#### Activity:
Although the records include pictures, the copy should not; write out exactly the lines from the first through the line with "表现方式：比如企业购买他人的时间，然后出售".

#### Data to process:

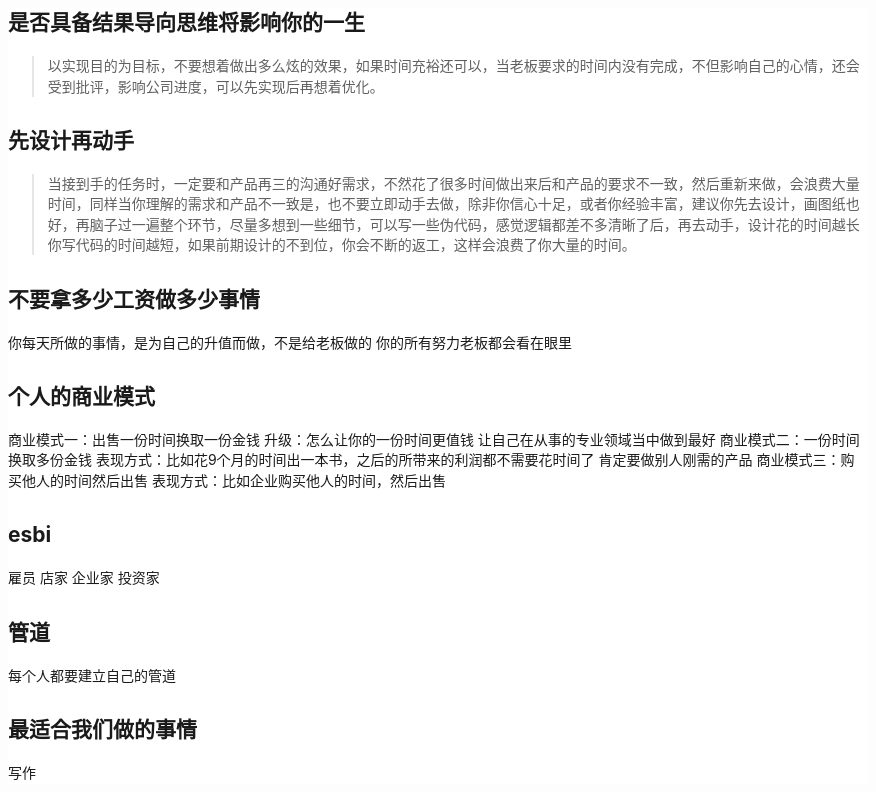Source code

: ## 是否具备结果导向思维将影响你的一生
> 以实现目的为目标，不要想着做出多么炫的效果，如果时间充裕还可以，当老板要求的时间内没有完成，不但影响自己的心情，还会受到批评，影响公司进度，可以先实现后再想着优化。

## 先设计再动手
> 当接到手的任务时，一定要和产品再三的沟通好需求，不然花了很多时间做出来后和产品的要求不一致，然后重新来做，会浪费大量时间，同样当你理解的需求和产品不一致是，也不要立即动手去做，除非你信心十足，或者你经验丰富，建议你先去设计，画图纸也好，再脑子过一遍整个环节，尽量多想到一些细节，可以写一些伪代码，感觉逻辑都差不多清晰了后，再去动手，设计花的时间越长你写代码的时间越短，如果前期设计的不到位，你会不断的返工，这样会浪费了你大量的时间。

## 不要拿多少工资做多少事情
你每天所做的事情，是为自己的升值而做，不是给老板做的
你的所有努力老板都会看在眼里

## 个人的商业模式
商业模式一：出售一份时间换取一份金钱
  升级：怎么让你的一份时间更值钱
  让自己在从事的专业领域当中做到最好
商业模式二：一份时间换取多份金钱
  表现方式：比如花9个月的时间出一本书，之后的所带来的利润都不需要花时间了
  肯定要做别人刚需的产品
商业模式三：购买他人的时间然后出售
  表现方式：比如企业购买他人的时间，然后出售

## esbi
  雇员
  店家
  企业家
  投资家

## 管道
每个人都要建立自己的管道

## 最适合我们做的事情
写作

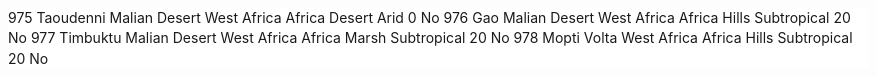 <th></th>
</tr>
<tr class="even">
<th>975</th>
<th>Taoudenni</th>
<th>Malian Desert</th>
<th>West Africa</th>
<th>Africa</th>
<th>Desert</th>
<th>Arid</th>
<th>0</th>
<th>No</th>
<th></th>
<th></th>
<th></th>
<th></th>
<th></th>
<th></th>
</tr>
<tr class="odd">
<th>976</th>
<th>Gao</th>
<th>Malian Desert</th>
<th>West Africa</th>
<th>Africa</th>
<th>Hills</th>
<th>Subtropical</th>
<th>20</th>
<th>No</th>
<th></th>
<th></th>
<th></th>
<th></th>
<th></th>
<th></th>
</tr>
<tr class="even">
<th>977</th>
<th>Timbuktu</th>
<th>Malian Desert</th>
<th>West Africa</th>
<th>Africa</th>
<th>Marsh</th>
<th>Subtropical</th>
<th>20</th>
<th>No</th>
<th></th>
<th></th>
<th></th>
<th></th>
<th></th>
<th></th>
</tr>
<tr class="odd">
<th>978</th>
<th>Mopti</th>
<th>Volta</th>
<th>West Africa</th>
<th>Africa</th>
<th>Hills</th>
<th>Subtropical</th>
<th>20</th>
<th>No</th>
<th></th>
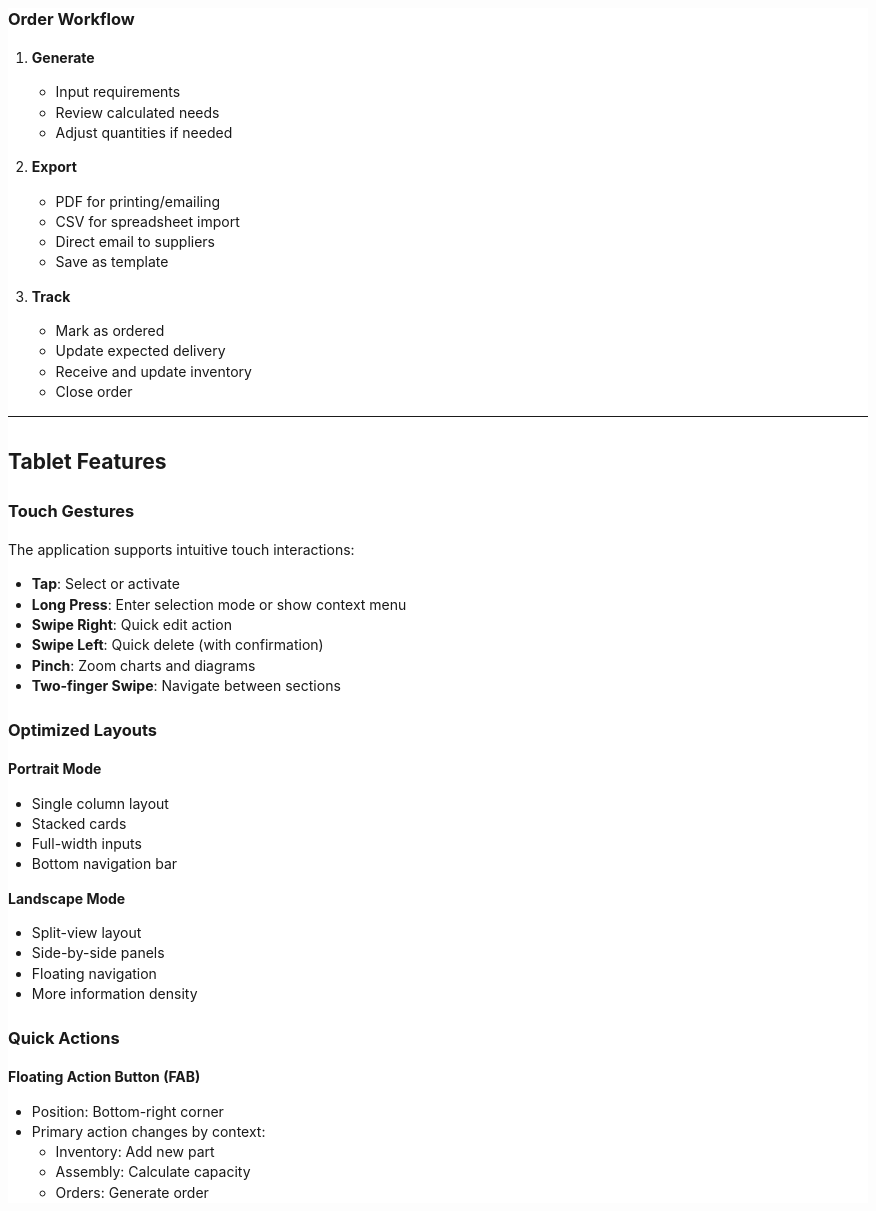### Order Workflow

1. **Generate**
   - Input requirements
   - Review calculated needs
   - Adjust quantities if needed

2. **Export**
   - PDF for printing/emailing
   - CSV for spreadsheet import
   - Direct email to suppliers
   - Save as template

3. **Track**
   - Mark as ordered
   - Update expected delivery
   - Receive and update inventory
   - Close order

---

## Tablet Features

### Touch Gestures

The application supports intuitive touch interactions:

- **Tap**: Select or activate
- **Long Press**: Enter selection mode or show context menu
- **Swipe Right**: Quick edit action
- **Swipe Left**: Quick delete (with confirmation)
- **Pinch**: Zoom charts and diagrams
- **Two-finger Swipe**: Navigate between sections

### Optimized Layouts

**Portrait Mode**
- Single column layout
- Stacked cards
- Full-width inputs
- Bottom navigation bar

**Landscape Mode**
- Split-view layout
- Side-by-side panels
- Floating navigation
- More information density

### Quick Actions

**Floating Action Button (FAB)**
- Position: Bottom-right corner
- Primary action changes by context:
  - Inventory: Add new part
  - Assembly: Calculate capacity
  - Orders: Generate order
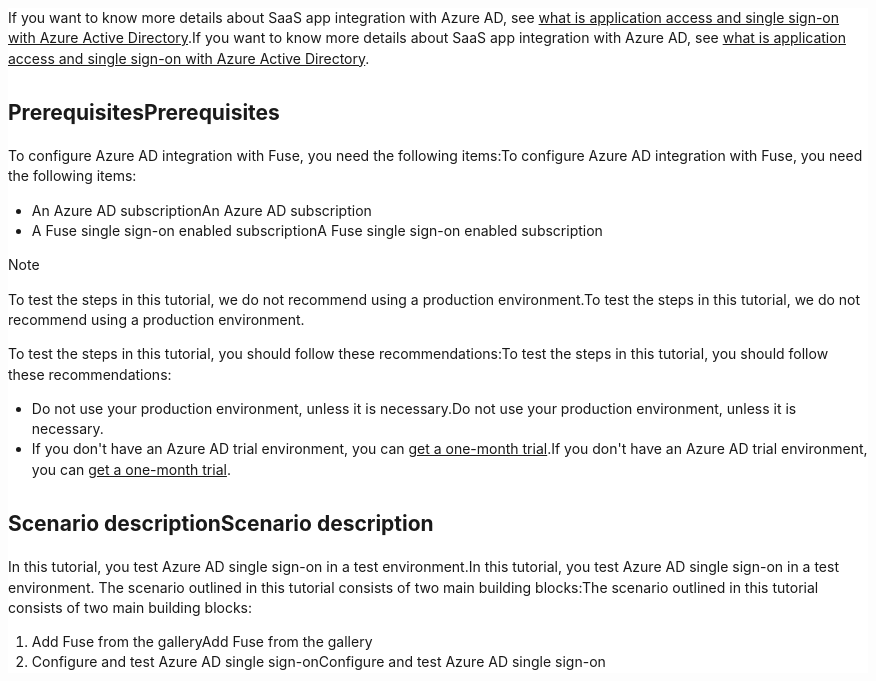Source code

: <span data-ttu-id="c5732-109">If you want to know more details about SaaS app integration with Azure AD, see [what is application access and single sign-on with Azure Active Directory](../manage-apps/what-is-single-sign-on.md).</span><span class="sxs-lookup"><span data-stu-id="c5732-109">If you want to know more details about SaaS app integration with Azure AD, see [what is application access and single sign-on with Azure Active Directory](../manage-apps/what-is-single-sign-on.md).</span></span>

## <a name="prerequisites"></a><span data-ttu-id="c5732-110">Prerequisites</span><span class="sxs-lookup"><span data-stu-id="c5732-110">Prerequisites</span></span>

<span data-ttu-id="c5732-111">To configure Azure AD integration with Fuse, you need the following items:</span><span class="sxs-lookup"><span data-stu-id="c5732-111">To configure Azure AD integration with Fuse, you need the following items:</span></span>

- <span data-ttu-id="c5732-112">An Azure AD subscription</span><span class="sxs-lookup"><span data-stu-id="c5732-112">An Azure AD subscription</span></span>
- <span data-ttu-id="c5732-113">A Fuse single sign-on enabled subscription</span><span class="sxs-lookup"><span data-stu-id="c5732-113">A Fuse single sign-on enabled subscription</span></span>

> [!NOTE]
> <span data-ttu-id="c5732-114">To test the steps in this tutorial, we do not recommend using a production environment.</span><span class="sxs-lookup"><span data-stu-id="c5732-114">To test the steps in this tutorial, we do not recommend using a production environment.</span></span>

<span data-ttu-id="c5732-115">To test the steps in this tutorial, you should follow these recommendations:</span><span class="sxs-lookup"><span data-stu-id="c5732-115">To test the steps in this tutorial, you should follow these recommendations:</span></span>

- <span data-ttu-id="c5732-116">Do not use your production environment, unless it is necessary.</span><span class="sxs-lookup"><span data-stu-id="c5732-116">Do not use your production environment, unless it is necessary.</span></span>
- <span data-ttu-id="c5732-117">If you don't have an Azure AD trial environment, you can [get a one-month trial](https://azure.microsoft.com/pricing/free-trial/).</span><span class="sxs-lookup"><span data-stu-id="c5732-117">If you don't have an Azure AD trial environment, you can [get a one-month trial](https://azure.microsoft.com/pricing/free-trial/).</span></span>

## <a name="scenario-description"></a><span data-ttu-id="c5732-118">Scenario description</span><span class="sxs-lookup"><span data-stu-id="c5732-118">Scenario description</span></span>
<span data-ttu-id="c5732-119">In this tutorial, you test Azure AD single sign-on in a test environment.</span><span class="sxs-lookup"><span data-stu-id="c5732-119">In this tutorial, you test Azure AD single sign-on in a test environment.</span></span> <span data-ttu-id="c5732-120">The scenario outlined in this tutorial consists of two main building blocks:</span><span class="sxs-lookup"><span data-stu-id="c5732-120">The scenario outlined in this tutorial consists of two main building blocks:</span></span>

1. <span data-ttu-id="c5732-121">Add Fuse from the gallery</span><span class="sxs-lookup"><span data-stu-id="c5732-121">Add Fuse from the gallery</span></span>
2. <span data-ttu-id="c5732-122">Configure and test Azure AD single sign-on</span><span class="sxs-lookup"><span data-stu-id="c5732-122">Configure and test Azure AD single sign-on</span></span>


[1]: ./media/fuse-tutorial/tutorial_general_01.png
[2]: ./media/fuse-tutorial/tutorial_general_02.png
[3]: ./media/fuse-tutorial/tutorial_general_03.png
[4]: ./media/fuse-tutorial/tutorial_general_04.png
[100]: ./media/fuse-tutorial/tutorial_general_100.png
[200]: ./media/fuse-tutorial/tutorial_general_200.png
[201]: ./media/fuse-tutorial/tutorial_general_201.png
[202]: ./media/fuse-tutorial/tutorial_general_202.png
[203]: ./media/fuse-tutorial/tutorial_general_203.png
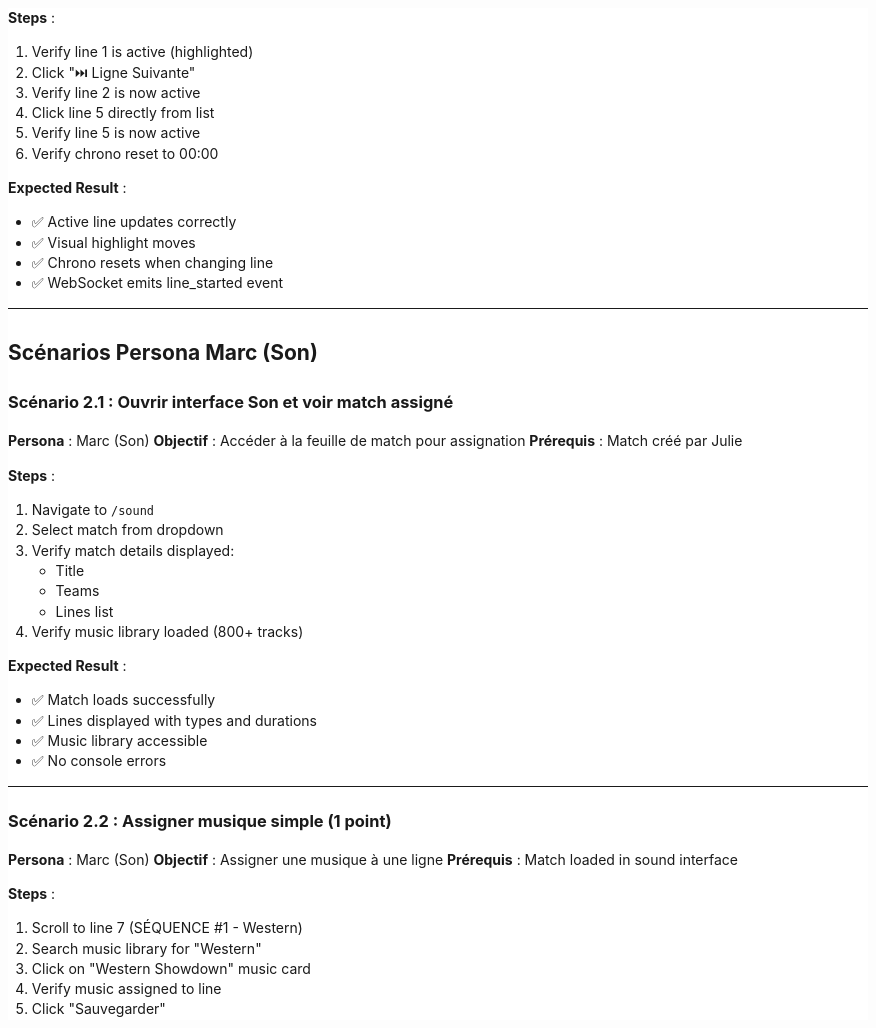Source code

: **Steps** :
1. Verify line 1 is active (highlighted)
2. Click "⏭️ Ligne Suivante"
3. Verify line 2 is now active
4. Click line 5 directly from list
5. Verify line 5 is now active
6. Verify chrono reset to 00:00

**Expected Result** :
- ✅ Active line updates correctly
- ✅ Visual highlight moves
- ✅ Chrono resets when changing line
- ✅ WebSocket emits line_started event

---

## Scénarios Persona Marc (Son)

### Scénario 2.1 : Ouvrir interface Son et voir match assigné

**Persona** : Marc (Son)
**Objectif** : Accéder à la feuille de match pour assignation
**Prérequis** : Match créé par Julie

**Steps** :
1. Navigate to `/sound`
2. Select match from dropdown
3. Verify match details displayed:
   - Title
   - Teams
   - Lines list
4. Verify music library loaded (800+ tracks)

**Expected Result** :
- ✅ Match loads successfully
- ✅ Lines displayed with types and durations
- ✅ Music library accessible
- ✅ No console errors

---

### Scénario 2.2 : Assigner musique simple (1 point)

**Persona** : Marc (Son)
**Objectif** : Assigner une musique à une ligne
**Prérequis** : Match loaded in sound interface

**Steps** :
1. Scroll to line 7 (SÉQUENCE #1 - Western)
2. Search music library for "Western"
3. Click on "Western Showdown" music card
4. Verify music assigned to line
5. Click "Sauvegarder"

#### Expected output:
Source code

: ## 是否具备结果导向思维将影响你的一生
> 以实现目的为目标，不要想着做出多么炫的效果，如果时间充裕还可以，当老板要求的时间内没有完成，不但影响自己的心情，还会受到批评，影响公司进度，可以先实现后再想着优化。

## 先设计再动手
> 当接到手的任务时，一定要和产品再三的沟通好需求，不然花了很多时间做出来后和产品的要求不一致，然后重新来做，会浪费大量时间，同样当你理解的需求和产品不一致是，也不要立即动手去做，除非你信心十足，或者你经验丰富，建议你先去设计，画图纸也好，再脑子过一遍整个环节，尽量多想到一些细节，可以写一些伪代码，感觉逻辑都差不多清晰了后，再去动手，设计花的时间越长你写代码的时间越短，如果前期设计的不到位，你会不断的返工，这样会浪费了你大量的时间。

## 不要拿多少工资做多少事情
你每天所做的事情，是为自己的升值而做，不是给老板做的
你的所有努力老板都会看在眼里

## 个人的商业模式
商业模式一：出售一份时间换取一份金钱
  升级：怎么让你的一份时间更值钱
  让自己在从事的专业领域当中做到最好
商业模式二：一份时间换取多份金钱
  表现方式：比如花9个月的时间出一本书，之后的所带来的利润都不需要花时间了
  肯定要做别人刚需的产品
商业模式三：购买他人的时间然后出售
  表现方式：比如企业购买他人的时间，然后出售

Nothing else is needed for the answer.